映像・雑誌・単行本の取材で、今まで実に幅の広い経験をすることができました。そのなかから、驚きに満ちた体験をピックアップし、お届けしていこうと思います。
10年ほど前に、アルコール依存症をテーマにしたビデオを作りました。その時のビックリ度は、今でも強烈な記憶として体の中に刻印されています。
アルコール依存症の男性に、「中島らもの『今夜、すべてのバーで』(講談社1991)はすごいですよね」と聞いたことがあります。同書は、アルコール依存症を題材にした小説ですが、その男性は「私も読みましたけど、事実はあの程度じゃありませんよ」と返してきたのです。その後、10人以上のアルコール依存症の人(インタビューの時点で酒断ちを続けている人)にインタビューを行い、男性の言葉の重さをしみじみと噛みしめることができました。
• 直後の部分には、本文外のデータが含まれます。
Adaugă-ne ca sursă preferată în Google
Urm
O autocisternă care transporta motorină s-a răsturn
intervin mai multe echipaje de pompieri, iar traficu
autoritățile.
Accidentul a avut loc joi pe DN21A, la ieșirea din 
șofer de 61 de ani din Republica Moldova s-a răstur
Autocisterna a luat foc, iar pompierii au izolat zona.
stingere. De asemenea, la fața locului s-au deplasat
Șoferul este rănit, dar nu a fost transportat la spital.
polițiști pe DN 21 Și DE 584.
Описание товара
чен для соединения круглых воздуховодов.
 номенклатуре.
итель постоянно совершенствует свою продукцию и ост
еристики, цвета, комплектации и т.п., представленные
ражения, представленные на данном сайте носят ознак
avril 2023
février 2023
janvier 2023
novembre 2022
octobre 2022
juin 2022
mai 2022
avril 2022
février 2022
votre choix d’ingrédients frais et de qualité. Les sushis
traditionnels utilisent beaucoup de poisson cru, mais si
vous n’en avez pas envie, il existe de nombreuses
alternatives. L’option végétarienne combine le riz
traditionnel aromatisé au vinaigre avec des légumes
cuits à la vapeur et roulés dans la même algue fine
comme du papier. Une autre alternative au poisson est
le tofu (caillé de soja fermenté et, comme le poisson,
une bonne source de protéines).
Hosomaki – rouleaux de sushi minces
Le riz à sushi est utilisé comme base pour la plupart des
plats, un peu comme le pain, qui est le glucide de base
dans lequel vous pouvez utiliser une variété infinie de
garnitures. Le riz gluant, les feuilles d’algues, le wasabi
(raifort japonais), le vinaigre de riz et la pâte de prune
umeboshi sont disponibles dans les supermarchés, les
「ウイスキーのビンを団地のゴミ置き場に隠し、家族の目を盗んで飲んでいた」という中年男性。 「ワンカップ酒を自動販売機に求めに出た私をつけてきた子どもを見返した顔は、まるで夜叉のようだった」という母親。 「親にもらった車の購入代金すべてを飲み代に充て、血を吐いてもなお飲み続けた」という若者。 「骨がボロボロになり歩くことができなくなり、這いつくばって公衆電話にたどり着き、別れた妻に『助けてくれ』と最後の力を振り絞り懇願した」という男性など、すべての方の家庭は崩壊し、生死の境をさまよったという体験が綴られたのでした。
アルコール依存症は、酒を断つ以外に助かる道はない病気です。ただし、当事者にとって酒断ちは極めて困難な道のりであり、また、ご家族も酒の上の失敗を尻ぬぐいしたりなど、「アルコール依存症であることを可能にする存在」になっている場合が少なくありません。ホームヘルパーなどの第三者の目が、多くの命を救うことになるのだと思います。